If the electoral college system worked such that it exactly represented the popular vote, there would be less of a case against it. Of course, then we'd have to wonder why we even have such an elaborate (and thus, expensive) system. But, unfortunately, as we saw in 2000, the electoral vote put Bush into the Presidency, even though the popular vote should have carried Gore, by half a million votes, to the White House. Whoops. That should have been enough to motivate us to replace the electoral system with a direct democracy. Obviously it didn't. Whether or not the current election actually results in another split between the votes of the electorate and the votes of the people is entirely unimportant. The prospect that it is still a possibility in this and all future elections is grounds for dismantlement or systemic repair. It flouts the contemporary concept of democracy.

So, why do we still carry on with this antiquated system? Precedent provides momentum, sure. But, remember what happened once the electorate was first formed? Political parties self-organized, gathering electoral votes, and accreted power. In any social institution, people will always expand their authority to the extent allowed by the rules, and once that power exists, it is very difficult to change rules that would affect the distribution of power. And so, though the Republicans may hate the Democrats, and the Democrats may hate the Republicans, they need each other to perpetuate the dominance of the two-party system, in the same way that Fidel Castro needs the United States, Garfield needs Odie, and peanut butter needs jelly (why do you think there's an ampersand between them? They HATE each other).

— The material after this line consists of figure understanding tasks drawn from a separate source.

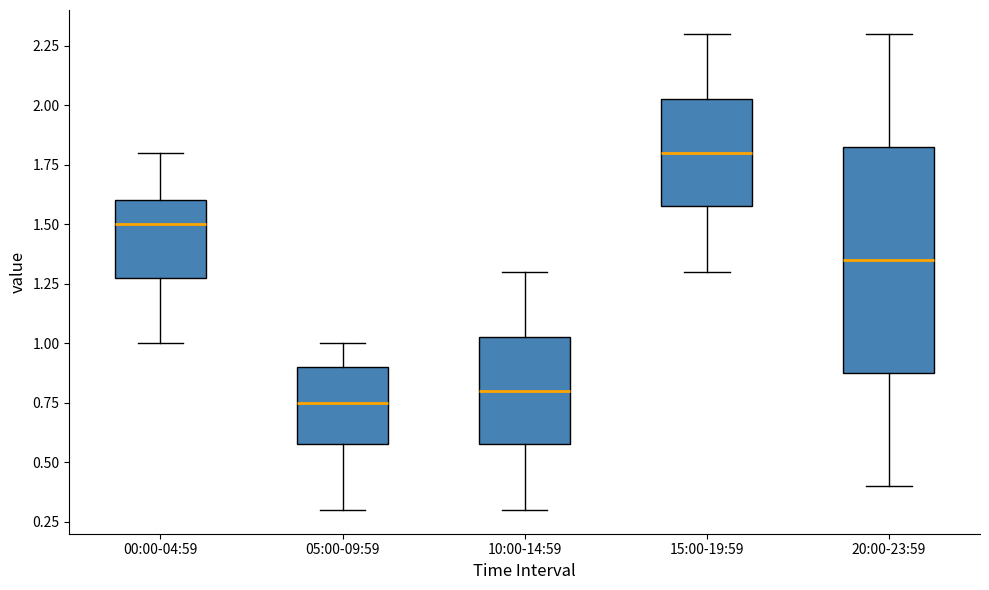

Reading left to right, transcribe this box plot: for each box, give where its median line is, the range the box spans, and where its two whiskers end, as read against the y-axis. The values are not printed on the chart, so give them approximately, as read against the axis.

00:00-04:59: median 1.50, box 1.30 to 1.60, whiskers 1.00 to 1.80
05:00-09:59: median 0.75, box 0.60 to 0.90, whiskers 0.30 to 1.00
10:00-14:59: median 0.80, box 0.60 to 1.05, whiskers 0.30 to 1.30
15:00-19:59: median 1.80, box 1.60 to 2.05, whiskers 1.30 to 2.30
20:00-23:59: median 1.35, box 0.90 to 1.85, whiskers 0.40 to 2.30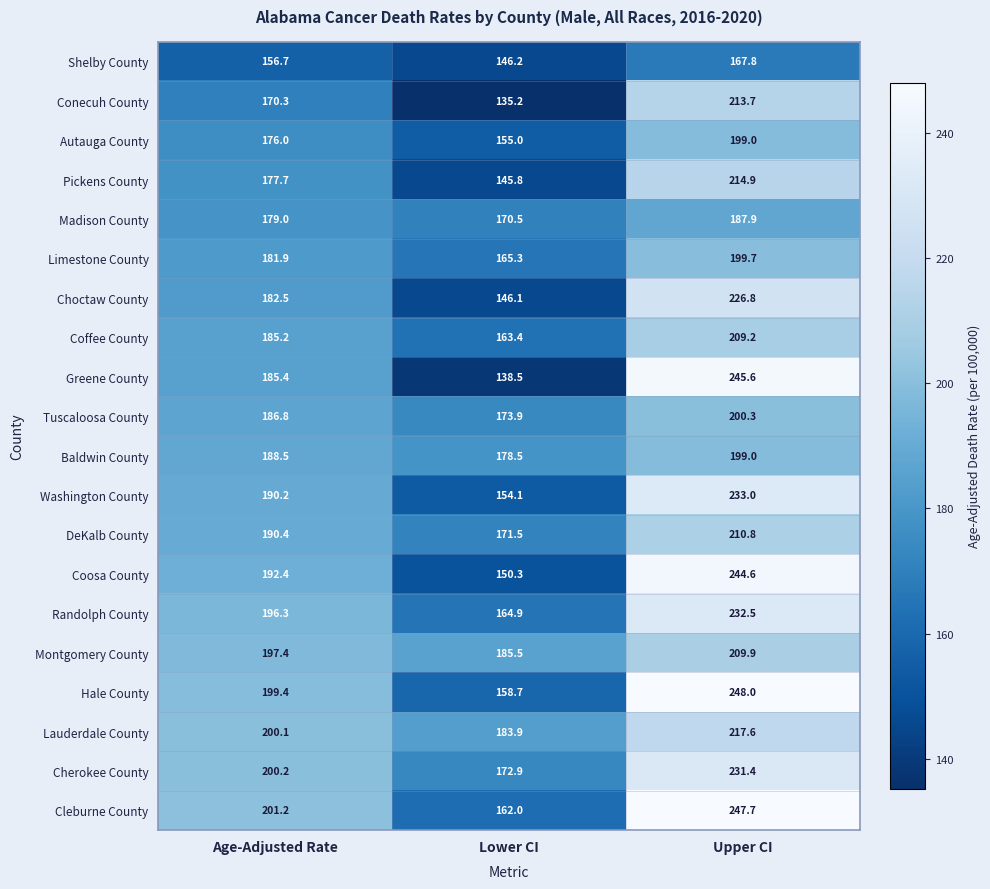

What is the greatest value displayed?

248.0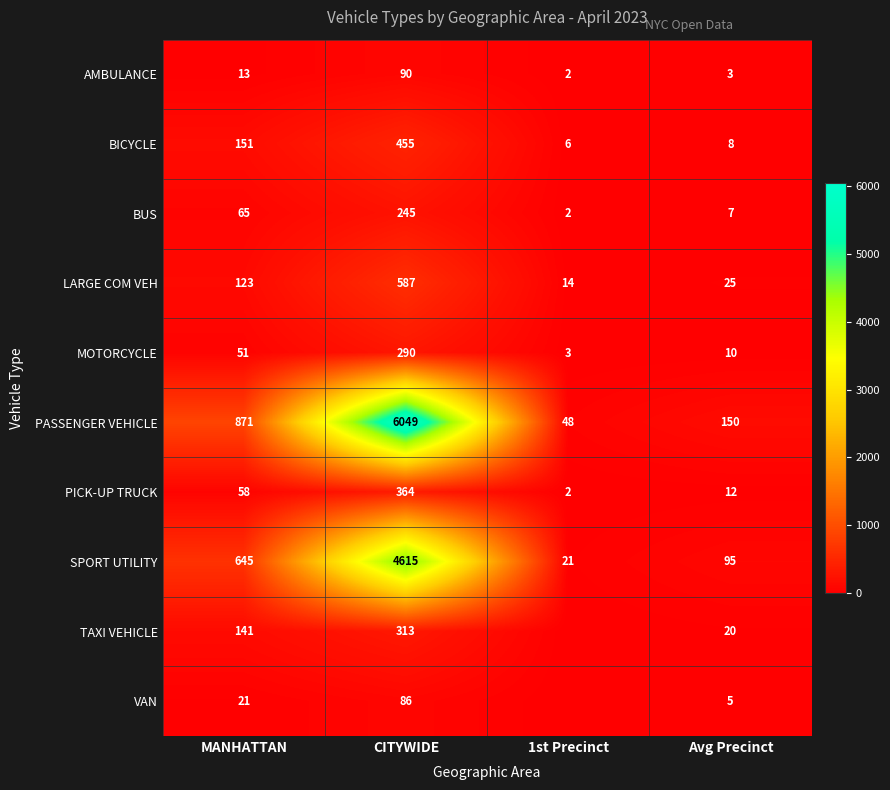

True or false: BICYCLE has a value of 6 at 1st Precinct.

True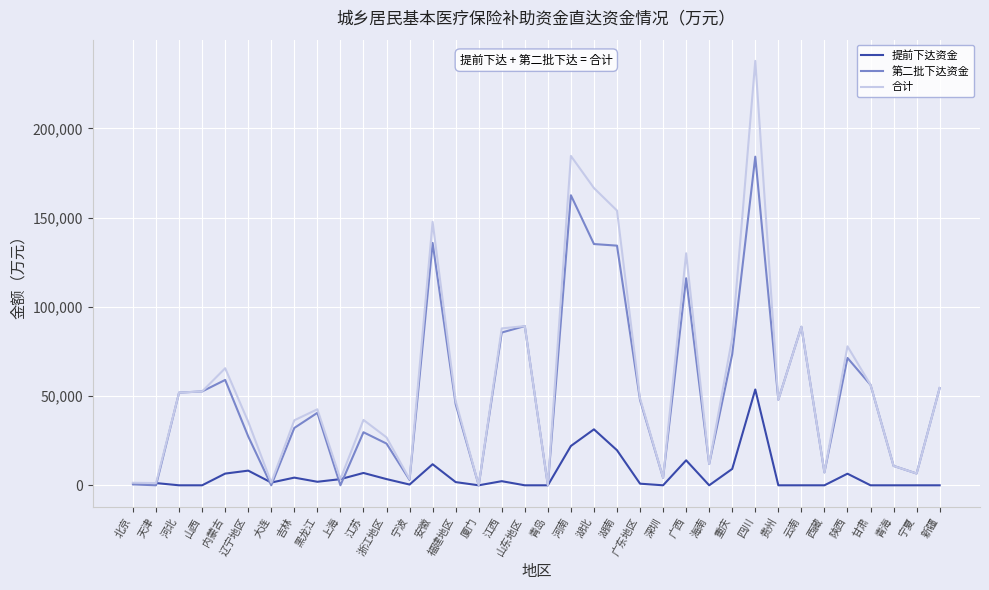

Is it true that 提前下达资金 equals 0 at 云南?

True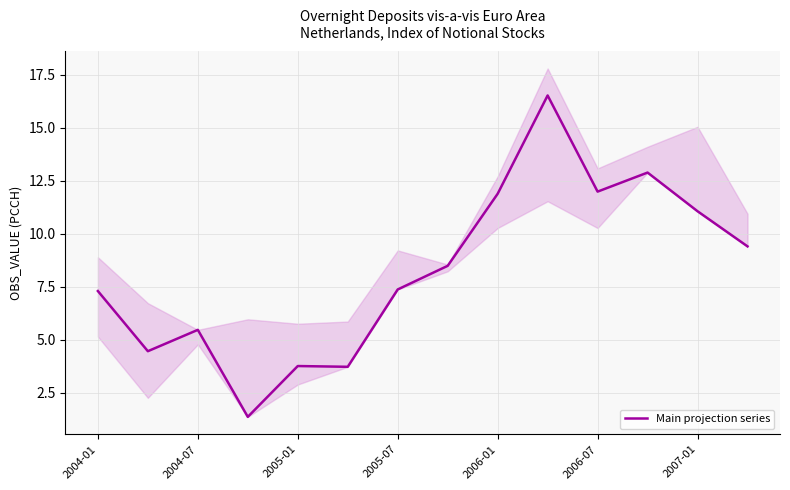

What is the maximum value for Main projection series?

16.5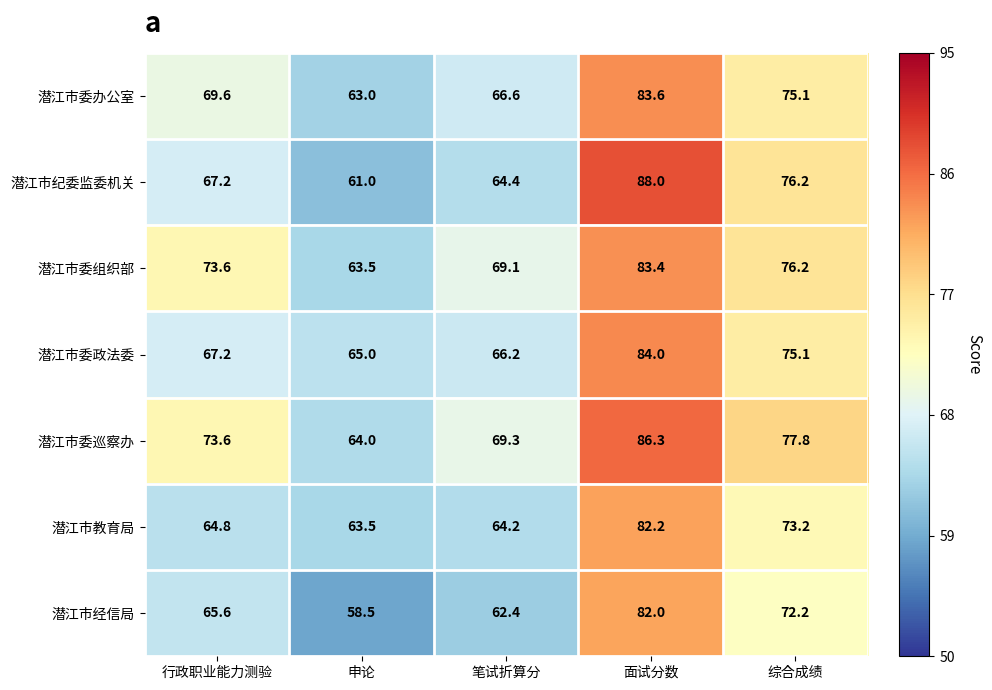

What is the average value of the 潜江市委组织部 series?

73.2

Garfield and Odie: now a compelling political parable.

I'm sure this is rife with applications of game theory, if I understood it. Basically, without an electoral college, third, fourth, and fifth parties could start to eat away at the incumbent parties' votes, and thus their political power. And why would they want that?

Now let's all get drunk and watch the results.

Postlude: I realize there are argument of states' rights, urban overrepresentation, and others, that can be made in favor of the electoral college, and perhaps they can be made convincingly, but any system that strives to be a democratic one must, as a first principle, ensure equality of representation. Before any argument for keeping the current system is considered, I believe you have to first assess whether the current system is functioning to preserve the fundamental democratic rights of the people. If it is not, any argument in support of it fails. But I'm open to argument.